In the recently released 2024 National Trade Estimate Report on Foreign Trade Barriers, the United States has revealed the obstacles to trade led by Nigeria’s customs practices.
The report outlines various challenges faced by importers and exporters, shedding light on import policies, non-tariff barriers, government procurement processes, intellectual property protection, services barriers, barriers to digital trade, and other barriers hindering trade with Nigeria.
Challenges for U.S. businesses in Nigeria:
- High costs and limited access: American companies encounter dual expenses when exporting to Nigeria. Initially, tariffs averaging 12% on imports, surpassing the WTO bound rate of 9.7%, inflate the cost of imported goods. Secondly, particular essential food items, such as rice and wheat flour, are subject to even higher combined duties exceeding 70%, rendering them less affordable for Nigerian consumers. Furthermore, a complete ban is in place on imports of various products, including poultry and certain vegetables, effectively excluding U.S. exporters from these markets.
- Bureaucratic complexity and delays: Dealing with Nigerian customs can be challenging. The report exposes inconsistent application of regulations, lengthy manual processing, and allegations of corruption, creating a bureaucratic maze that hampers cargo movement. This is particularly detrimental for perishable goods, which may spoil before reaching their destination, resulting in financial losses for importers. Although efforts are being made to automate customs procedures, progress is slow, and many fundamental processes remain paper-based. Delays can be substantial, with container ships waiting an average of 30 days to clear Nigerian ports.
- Port congestion and infrastructure deficiencies: Nigeria’s ports struggle to meet demand. Congestion and inadequate road conditions around these facilities cause bottlenecks and delays. Ships often wait for days or weeks before unloading cargo, significantly raising transportation costs. While the recently inaugurated Lekki Deepsea Port aimed to ease congestion, attracting sufficient traffic to make a meaningful difference remains challenging.
- Lack of transparency and ambiguous regulations: A conducive business environment relies on transparency and clear regulations. Unfortunately, U.S. companies express concerns about the lack of transparency in Nigeria’s regulatory system. Issuing final regulations without adequate public comment periods and inconsistent implementation create confusion for businesses striving to comply. Technical regulations for imports, especially for food and agricultural products, are not always grounded in sound science, leading to unnecessary trade issues.
- Unequal footing in government procurement: Transparency deficiencies and potential corruption in Nigerian government procurement processes deter U.S. firms from participation. Foreign companies encounter restrictions, often necessitating local partnerships or being barred from bidding on specific projects. Even after winning contracts, difficulties in receiving payments can further sour the experience.
- Intellectual property challenges: Despite some progress in bolstering its intellectual property framework, Nigeria still grapples with widespread piracy and counterfeit goods. Weak enforcement due to inadequate resources, porous borders, and corruption undermines IP protection.
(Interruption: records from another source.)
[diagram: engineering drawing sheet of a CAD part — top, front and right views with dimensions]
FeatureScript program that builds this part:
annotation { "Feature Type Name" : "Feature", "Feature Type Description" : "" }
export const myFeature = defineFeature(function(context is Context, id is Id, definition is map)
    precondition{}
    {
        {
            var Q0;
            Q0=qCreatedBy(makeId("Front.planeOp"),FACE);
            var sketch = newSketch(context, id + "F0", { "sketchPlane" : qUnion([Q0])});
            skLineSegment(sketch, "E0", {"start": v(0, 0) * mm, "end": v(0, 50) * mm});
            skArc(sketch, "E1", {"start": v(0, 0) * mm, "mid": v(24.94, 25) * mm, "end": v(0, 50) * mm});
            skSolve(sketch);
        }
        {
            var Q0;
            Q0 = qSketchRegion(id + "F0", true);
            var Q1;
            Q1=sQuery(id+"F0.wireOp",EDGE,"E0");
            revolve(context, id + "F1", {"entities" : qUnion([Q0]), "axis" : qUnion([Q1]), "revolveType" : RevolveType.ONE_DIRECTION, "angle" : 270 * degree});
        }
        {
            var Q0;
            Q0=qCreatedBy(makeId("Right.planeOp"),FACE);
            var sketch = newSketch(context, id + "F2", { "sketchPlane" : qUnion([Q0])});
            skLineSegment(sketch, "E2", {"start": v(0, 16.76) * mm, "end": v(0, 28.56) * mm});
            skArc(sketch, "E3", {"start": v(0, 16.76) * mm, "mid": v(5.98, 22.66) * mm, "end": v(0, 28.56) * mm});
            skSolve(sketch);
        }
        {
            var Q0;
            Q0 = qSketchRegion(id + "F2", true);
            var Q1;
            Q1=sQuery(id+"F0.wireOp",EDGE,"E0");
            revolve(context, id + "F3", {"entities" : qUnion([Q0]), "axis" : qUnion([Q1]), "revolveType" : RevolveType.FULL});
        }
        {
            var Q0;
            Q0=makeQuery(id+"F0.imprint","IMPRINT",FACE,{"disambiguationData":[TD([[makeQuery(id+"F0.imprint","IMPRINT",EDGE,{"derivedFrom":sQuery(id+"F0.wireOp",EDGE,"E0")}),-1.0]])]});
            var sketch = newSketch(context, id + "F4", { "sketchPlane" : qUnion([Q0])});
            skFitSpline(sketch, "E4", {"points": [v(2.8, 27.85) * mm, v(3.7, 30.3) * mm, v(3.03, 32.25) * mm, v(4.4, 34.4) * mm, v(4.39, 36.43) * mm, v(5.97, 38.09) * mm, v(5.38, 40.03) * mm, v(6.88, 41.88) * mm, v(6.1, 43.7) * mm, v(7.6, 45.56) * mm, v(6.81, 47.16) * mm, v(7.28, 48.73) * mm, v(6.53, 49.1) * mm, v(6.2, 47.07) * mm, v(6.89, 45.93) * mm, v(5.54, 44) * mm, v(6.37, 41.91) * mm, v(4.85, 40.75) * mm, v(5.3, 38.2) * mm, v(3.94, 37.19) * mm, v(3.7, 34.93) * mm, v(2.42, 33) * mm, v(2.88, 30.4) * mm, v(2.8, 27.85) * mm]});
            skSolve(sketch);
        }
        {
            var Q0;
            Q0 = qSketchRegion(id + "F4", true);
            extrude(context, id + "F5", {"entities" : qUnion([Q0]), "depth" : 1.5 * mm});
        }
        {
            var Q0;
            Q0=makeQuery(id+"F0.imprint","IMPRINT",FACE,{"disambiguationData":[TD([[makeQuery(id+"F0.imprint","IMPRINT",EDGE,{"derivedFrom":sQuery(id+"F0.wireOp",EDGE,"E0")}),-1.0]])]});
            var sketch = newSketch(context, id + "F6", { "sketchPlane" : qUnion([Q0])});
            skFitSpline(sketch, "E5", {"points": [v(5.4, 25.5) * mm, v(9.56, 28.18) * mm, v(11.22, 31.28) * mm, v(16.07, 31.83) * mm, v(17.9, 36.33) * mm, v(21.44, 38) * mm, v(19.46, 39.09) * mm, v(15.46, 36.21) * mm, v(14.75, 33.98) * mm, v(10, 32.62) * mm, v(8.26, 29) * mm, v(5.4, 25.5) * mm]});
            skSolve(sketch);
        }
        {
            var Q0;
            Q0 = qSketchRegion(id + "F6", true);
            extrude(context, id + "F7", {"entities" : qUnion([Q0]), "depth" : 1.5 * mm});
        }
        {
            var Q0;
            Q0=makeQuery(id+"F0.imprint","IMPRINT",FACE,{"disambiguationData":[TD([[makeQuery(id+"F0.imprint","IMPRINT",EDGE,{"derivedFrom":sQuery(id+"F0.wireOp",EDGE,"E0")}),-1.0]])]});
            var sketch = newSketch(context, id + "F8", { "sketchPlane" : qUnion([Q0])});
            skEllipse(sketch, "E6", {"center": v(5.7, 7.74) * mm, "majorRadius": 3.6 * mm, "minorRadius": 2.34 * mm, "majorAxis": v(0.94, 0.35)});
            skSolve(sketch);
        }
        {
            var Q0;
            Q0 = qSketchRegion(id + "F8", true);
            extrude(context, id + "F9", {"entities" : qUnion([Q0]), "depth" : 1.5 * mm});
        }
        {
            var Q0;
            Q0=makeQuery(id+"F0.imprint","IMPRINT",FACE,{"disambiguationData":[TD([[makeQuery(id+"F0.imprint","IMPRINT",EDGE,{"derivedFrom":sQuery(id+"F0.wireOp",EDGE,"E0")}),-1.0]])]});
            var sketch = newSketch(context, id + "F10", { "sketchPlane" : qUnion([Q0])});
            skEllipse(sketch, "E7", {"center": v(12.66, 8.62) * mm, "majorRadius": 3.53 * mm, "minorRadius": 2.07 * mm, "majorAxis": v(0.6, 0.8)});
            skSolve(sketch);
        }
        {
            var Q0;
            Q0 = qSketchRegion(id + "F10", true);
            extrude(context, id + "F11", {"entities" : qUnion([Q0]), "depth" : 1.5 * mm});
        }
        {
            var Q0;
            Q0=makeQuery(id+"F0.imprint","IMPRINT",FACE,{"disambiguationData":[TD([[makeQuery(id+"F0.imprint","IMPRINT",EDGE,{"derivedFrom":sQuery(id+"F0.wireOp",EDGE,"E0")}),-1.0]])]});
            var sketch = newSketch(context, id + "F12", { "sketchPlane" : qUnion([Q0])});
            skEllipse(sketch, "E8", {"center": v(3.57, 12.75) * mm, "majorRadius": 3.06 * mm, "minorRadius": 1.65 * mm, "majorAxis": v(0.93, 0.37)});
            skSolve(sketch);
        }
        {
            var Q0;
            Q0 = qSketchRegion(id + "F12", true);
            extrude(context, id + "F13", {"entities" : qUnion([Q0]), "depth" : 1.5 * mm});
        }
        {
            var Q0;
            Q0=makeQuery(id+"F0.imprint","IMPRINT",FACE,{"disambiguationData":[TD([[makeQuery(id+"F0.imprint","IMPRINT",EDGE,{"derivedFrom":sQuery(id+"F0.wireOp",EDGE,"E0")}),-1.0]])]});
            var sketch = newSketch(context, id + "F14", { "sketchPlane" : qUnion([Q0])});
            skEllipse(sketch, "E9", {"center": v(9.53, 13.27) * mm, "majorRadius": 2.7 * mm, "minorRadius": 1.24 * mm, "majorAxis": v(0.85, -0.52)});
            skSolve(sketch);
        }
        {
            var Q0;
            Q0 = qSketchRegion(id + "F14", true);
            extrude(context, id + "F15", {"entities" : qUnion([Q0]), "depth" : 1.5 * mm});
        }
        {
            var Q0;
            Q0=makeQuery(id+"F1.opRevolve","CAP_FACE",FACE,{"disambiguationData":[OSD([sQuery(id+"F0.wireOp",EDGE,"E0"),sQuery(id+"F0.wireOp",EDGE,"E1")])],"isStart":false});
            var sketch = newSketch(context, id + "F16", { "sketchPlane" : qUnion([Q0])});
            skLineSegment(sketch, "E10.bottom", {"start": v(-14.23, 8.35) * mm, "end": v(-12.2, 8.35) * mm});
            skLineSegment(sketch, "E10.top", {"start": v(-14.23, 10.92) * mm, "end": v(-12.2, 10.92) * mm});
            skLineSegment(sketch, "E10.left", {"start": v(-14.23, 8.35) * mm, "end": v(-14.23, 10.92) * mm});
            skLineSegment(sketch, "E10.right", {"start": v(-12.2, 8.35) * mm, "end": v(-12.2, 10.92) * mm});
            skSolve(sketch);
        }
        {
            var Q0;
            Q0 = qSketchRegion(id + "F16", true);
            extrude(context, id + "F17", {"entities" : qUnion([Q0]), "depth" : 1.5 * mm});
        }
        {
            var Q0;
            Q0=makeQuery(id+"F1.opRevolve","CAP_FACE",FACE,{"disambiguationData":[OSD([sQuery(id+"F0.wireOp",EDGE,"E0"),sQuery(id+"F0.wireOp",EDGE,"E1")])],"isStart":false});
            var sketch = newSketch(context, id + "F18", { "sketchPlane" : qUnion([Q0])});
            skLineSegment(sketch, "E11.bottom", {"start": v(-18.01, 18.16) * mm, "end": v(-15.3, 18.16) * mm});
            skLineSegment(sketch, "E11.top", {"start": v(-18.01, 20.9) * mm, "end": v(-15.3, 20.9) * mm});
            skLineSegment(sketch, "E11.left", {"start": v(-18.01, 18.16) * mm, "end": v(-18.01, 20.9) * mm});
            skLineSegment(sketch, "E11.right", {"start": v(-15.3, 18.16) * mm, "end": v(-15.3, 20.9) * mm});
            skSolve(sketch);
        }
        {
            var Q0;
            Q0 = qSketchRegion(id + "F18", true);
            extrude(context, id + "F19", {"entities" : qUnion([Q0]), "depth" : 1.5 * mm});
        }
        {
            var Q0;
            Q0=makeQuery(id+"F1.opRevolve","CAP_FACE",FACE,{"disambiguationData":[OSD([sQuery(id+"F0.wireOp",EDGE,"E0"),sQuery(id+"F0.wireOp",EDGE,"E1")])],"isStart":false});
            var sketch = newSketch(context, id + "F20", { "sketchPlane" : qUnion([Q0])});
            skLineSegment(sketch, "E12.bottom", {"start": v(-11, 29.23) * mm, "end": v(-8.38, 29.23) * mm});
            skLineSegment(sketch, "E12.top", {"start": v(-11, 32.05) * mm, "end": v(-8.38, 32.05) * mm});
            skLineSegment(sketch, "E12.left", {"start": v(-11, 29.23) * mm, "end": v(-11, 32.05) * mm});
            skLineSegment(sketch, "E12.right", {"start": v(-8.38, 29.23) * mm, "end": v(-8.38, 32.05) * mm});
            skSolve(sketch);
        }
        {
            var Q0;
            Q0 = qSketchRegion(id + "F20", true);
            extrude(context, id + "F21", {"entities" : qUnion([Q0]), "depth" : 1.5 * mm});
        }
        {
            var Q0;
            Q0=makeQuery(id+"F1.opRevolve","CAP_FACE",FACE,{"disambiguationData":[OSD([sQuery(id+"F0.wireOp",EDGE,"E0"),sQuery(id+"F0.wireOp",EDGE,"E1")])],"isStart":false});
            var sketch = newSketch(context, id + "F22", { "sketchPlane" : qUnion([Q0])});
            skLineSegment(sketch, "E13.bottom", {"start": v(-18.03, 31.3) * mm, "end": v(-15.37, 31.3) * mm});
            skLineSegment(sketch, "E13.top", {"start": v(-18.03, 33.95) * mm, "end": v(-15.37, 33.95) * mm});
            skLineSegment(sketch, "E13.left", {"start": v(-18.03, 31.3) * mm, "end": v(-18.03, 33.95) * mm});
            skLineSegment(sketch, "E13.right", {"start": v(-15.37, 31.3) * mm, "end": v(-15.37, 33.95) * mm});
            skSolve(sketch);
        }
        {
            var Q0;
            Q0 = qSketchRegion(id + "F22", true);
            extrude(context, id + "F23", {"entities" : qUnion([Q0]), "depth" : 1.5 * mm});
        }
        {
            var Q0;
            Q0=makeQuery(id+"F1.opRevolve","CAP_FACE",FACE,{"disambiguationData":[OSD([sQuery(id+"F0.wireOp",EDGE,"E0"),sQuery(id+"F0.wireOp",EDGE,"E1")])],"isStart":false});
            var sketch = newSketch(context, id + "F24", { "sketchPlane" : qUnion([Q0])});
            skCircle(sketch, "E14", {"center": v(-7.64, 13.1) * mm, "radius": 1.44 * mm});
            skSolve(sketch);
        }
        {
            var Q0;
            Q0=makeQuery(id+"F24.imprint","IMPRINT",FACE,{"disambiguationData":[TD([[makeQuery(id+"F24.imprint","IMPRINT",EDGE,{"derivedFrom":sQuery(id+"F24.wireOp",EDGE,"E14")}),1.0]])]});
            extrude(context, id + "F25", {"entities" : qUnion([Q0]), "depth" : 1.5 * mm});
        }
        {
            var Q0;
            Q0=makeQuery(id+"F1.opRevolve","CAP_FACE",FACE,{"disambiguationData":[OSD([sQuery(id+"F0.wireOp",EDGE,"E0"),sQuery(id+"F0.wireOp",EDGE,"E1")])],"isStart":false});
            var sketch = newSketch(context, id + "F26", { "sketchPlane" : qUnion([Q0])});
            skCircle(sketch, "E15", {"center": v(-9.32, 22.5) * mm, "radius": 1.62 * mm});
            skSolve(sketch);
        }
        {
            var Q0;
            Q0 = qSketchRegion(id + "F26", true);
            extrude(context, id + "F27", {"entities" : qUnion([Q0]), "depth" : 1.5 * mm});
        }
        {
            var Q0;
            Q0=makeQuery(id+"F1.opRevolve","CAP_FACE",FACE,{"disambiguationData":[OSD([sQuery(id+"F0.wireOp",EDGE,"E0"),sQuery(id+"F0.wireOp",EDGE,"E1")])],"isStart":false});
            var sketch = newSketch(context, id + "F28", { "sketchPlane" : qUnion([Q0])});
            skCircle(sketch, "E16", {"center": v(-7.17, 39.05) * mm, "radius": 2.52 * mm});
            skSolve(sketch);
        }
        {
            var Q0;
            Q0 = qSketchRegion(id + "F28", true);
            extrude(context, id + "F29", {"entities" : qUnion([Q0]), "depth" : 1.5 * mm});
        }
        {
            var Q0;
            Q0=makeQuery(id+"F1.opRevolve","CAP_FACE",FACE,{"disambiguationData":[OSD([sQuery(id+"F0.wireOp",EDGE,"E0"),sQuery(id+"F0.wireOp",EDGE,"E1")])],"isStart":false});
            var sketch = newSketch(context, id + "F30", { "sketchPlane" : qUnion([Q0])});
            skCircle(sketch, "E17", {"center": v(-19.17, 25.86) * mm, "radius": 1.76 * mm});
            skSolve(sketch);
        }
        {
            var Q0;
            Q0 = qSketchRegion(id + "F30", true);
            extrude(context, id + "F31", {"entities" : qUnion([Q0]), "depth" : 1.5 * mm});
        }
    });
Increasing public awareness about the significance of IP for economic growth is crucial to fostering a culture of respect for intellectual property rights.
- Digital trade uncertainties: The digital trade sector in Nigeria poses unique challenges. Data localization requirements mandating the storage of user data within Nigeria could affect business operations. Additionally, ambiguous regulations and the prospect of enforcement related to value-added services create uncertainty for technology companies eyeing the Nigerian market.
- Currency difficulties impede investment: Restrictive foreign exchange measures restrict access to dollars for imports and profit repatriation, hindering investment and posing challenges for projects with USD-denominated debt obligations. Despite recent efforts to transition to a market-based foreign exchange system, shortages persist, complicating business operations.
- Costly and risky maritime trade: Nigeria’s maritime trade sector faces congestion, poor infrastructure, and corruption, resulting in some of the world’s most expensive ports. Container ships experience average delays of 30 days, significantly raising shipping costs. Maritime crime originating from Nigeria, although declining, continues to threaten maritime trade in the Gulf of Guinea.
- Export restrictions: Nigeria imposes export bans on various raw materials and agricultural products. While these bans may serve specific policy goals, they can also restrict market access for Nigerian producers, potentially impeding economic growth.
These trade barriers present a formidable environment for American businesses seeking to invest and trade in Nigeria. Addressing these challenges through enhanced transparency, improved infrastructure, and stronger enforcement mechanisms is crucial for fostering a robust and mutually beneficial trade relationship between the United States and Nigeria.